Sementara itu, untuk kendaraan menuju wilayah Timur Trans Jawa melalui GT Cikampek Utama tercatat sebanyak 236.602 kendaraan, naik 42,54% dibandingkan lalu lintas normal sebanyak 165.993 kendaraan.
Peningkatan volume kendaraan juga terlihat di sejumlah ruas tol yang dikelola JTT Group di wilayah Jawa Tengah dan Jawa Timur.
BACA JUGA:Contraflow Arus Balik di KM 70 Sampai dengan KM 47 Arah Jakarta Diberlakukan
Wilayah Jawa Tengah
a. GT Kalikangkung
Kendaraan meninggalkan Semarang tercatat 266.615 kendaraan (naik 194,68% dari normal 90.476 kendaraan). Sementara kendaraan menuju Semarang tercatat 125.618 kendaraan (naik 36,15% dari normal 92.263 kendaraan).
b. GT Banyumanik
Arus menuju Jakarta tercatat 280.631 kendaraan (naik 155,56% dari normal 109.809 kendaraan). Sementara arah Solo mencapai 203.172 kendaraan (naik 54,02% dari normal 131.916 kendaraan).
Wilayah Jawa Timur
a. GT Warugunung
Kendaraan menuju Jakarta tercatat 186.659 kendaraan (naik 68,49% dari normal 110.784 kendaraan), sementara arah Surabaya mencapai 213.922 kendaraan (naik 79,91% dari normal 118.905 kendaraan).
b.

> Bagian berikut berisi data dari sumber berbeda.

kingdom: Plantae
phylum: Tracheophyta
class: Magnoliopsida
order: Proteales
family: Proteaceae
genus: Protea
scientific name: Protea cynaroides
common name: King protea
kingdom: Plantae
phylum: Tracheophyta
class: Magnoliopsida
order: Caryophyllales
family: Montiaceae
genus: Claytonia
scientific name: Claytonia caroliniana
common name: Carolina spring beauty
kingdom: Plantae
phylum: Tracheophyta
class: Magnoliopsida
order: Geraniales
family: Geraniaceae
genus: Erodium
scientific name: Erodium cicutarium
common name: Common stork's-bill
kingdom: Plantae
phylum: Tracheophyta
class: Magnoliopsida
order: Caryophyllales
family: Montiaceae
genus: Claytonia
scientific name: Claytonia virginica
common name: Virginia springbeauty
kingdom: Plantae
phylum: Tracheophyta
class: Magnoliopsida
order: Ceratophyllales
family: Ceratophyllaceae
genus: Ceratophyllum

GT Kejapanan Utama
Sebanyak 230.118 kendaraan menuju Surabaya (naik 56,43% dari normal 147.106 kendaraan), dan 215.467 kendaraan menuju Malang (naik 57,89% dari normal 136.466 kendaraan).
c. GT Singosari
Kendaraan menuju Surabaya tercatat 129.087 kendaraan (naik 71,32% dari normal 75.350 kendaraan), sementara arah Malang mencapai 116.351 kendaraan (naik 49,16% dari normal 78.005 kendaraan).